I’ll list out some important facts why we should really use SINGULAR instead of PLURAL:

   1.It helps to avoid the confusion of English pluralization which can be tricky sometimes for non-fluent writers. Example: Person becomes people while activity becomes activities and data remains data, so it’s a bit confusing for a few users.

   2.You can consider using the “set theory” when you are using singular names. In simple term, any instance in the set is nothing but a representative of the set. So, orange is an Orange set. It doesn’t matter how many apples are in the set. 

  3. If you see according to SQL statement point, it doesn’t feel natural to write a plural name for a query on a single item.

Example:

SELECT id, name, description

FROM products product

WHERE product.name = ‘foo’ AND product.description = ‘bar’

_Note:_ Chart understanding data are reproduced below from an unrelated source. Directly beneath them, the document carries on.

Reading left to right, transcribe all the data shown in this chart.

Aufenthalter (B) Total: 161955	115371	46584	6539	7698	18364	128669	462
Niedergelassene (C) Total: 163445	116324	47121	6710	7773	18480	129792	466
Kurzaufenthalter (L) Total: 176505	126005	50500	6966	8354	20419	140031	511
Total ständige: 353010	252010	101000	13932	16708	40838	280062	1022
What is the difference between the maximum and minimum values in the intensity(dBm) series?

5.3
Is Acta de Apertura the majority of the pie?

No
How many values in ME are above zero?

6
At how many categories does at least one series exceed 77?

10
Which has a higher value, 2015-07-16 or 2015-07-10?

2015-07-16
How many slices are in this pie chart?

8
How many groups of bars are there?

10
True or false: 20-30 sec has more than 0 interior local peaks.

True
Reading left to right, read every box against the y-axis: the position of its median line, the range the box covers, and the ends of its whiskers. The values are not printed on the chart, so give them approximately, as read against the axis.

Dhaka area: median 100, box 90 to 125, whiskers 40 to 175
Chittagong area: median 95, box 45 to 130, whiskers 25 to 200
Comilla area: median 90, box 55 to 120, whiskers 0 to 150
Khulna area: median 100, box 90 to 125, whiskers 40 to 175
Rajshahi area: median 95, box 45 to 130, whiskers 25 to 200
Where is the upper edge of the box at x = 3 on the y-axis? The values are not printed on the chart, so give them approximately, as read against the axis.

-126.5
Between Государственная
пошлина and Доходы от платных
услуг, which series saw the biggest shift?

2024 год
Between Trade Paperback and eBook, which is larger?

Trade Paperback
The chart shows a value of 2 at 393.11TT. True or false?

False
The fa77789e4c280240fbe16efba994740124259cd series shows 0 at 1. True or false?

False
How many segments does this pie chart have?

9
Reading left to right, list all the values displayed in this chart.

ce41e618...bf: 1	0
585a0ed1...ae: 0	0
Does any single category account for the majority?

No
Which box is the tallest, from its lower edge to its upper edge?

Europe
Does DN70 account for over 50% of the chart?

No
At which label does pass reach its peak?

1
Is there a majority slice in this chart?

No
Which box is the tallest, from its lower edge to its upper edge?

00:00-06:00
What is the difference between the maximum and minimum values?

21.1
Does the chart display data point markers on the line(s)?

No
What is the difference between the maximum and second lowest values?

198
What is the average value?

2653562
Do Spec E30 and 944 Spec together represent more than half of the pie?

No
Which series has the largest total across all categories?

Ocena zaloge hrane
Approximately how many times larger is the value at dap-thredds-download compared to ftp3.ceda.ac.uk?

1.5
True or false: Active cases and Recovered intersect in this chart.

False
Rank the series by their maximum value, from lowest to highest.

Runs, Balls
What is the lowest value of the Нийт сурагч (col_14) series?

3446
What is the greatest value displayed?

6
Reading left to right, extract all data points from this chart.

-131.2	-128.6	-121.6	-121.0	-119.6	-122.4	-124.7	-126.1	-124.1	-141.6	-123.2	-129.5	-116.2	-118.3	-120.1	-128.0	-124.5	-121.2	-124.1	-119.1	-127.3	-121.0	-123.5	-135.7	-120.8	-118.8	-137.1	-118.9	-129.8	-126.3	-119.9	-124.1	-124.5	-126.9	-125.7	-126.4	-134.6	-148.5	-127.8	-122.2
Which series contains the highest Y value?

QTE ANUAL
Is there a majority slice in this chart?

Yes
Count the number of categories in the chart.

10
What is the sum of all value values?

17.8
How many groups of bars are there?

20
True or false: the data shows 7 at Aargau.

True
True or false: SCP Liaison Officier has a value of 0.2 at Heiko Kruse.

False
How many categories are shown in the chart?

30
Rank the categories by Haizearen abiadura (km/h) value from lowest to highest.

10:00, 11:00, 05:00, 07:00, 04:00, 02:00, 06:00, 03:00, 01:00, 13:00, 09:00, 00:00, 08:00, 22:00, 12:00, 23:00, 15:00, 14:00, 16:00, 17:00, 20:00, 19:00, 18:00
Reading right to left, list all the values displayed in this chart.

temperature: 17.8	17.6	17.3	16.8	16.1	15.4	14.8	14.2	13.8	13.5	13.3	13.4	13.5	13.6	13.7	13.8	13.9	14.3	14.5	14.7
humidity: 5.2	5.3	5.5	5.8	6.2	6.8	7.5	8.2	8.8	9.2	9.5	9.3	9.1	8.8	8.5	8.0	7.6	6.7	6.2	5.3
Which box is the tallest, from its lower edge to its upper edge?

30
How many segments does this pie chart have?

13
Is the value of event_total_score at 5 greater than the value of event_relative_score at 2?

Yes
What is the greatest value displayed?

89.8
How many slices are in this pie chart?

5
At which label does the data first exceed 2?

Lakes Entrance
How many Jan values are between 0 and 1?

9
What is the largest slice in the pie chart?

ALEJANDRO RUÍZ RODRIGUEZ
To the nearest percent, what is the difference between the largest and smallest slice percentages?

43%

If you are dealing with more complex pluralization:

SELECT id, name, description FROM activities activity 

WHERE activity.name = 'foo' AND activity.description = 'bar'

Still, if you are concerned about writing the best-looking code that has proper English, then my advice would be to use plural names for the tables whereas, use a singular name for the corresponding entities.

Ex:

/**

* @Person

 *

 * @ORM\Table(name="people")

 */

class Person

{

...

}

The table people store all the instances of possible object person. Thus, when we are working with object then it makes sense to use this syntax:

 $person = new Person () and $personàsetName(“foo”). 

Apart from that, you can follow these tips:

  • To separate words (no camelCase or no spaces), for ex: product_quantity.
  • For the tables use short names.
  • Don’t use ID, use id.
  • As your PK (Primary Key), don’t use table name followed by “id”. Use the only id it’s more than enough.
  • It’s easier to read customer_bills rather than cub. To be more descriptive while naming it as table name should represent its content.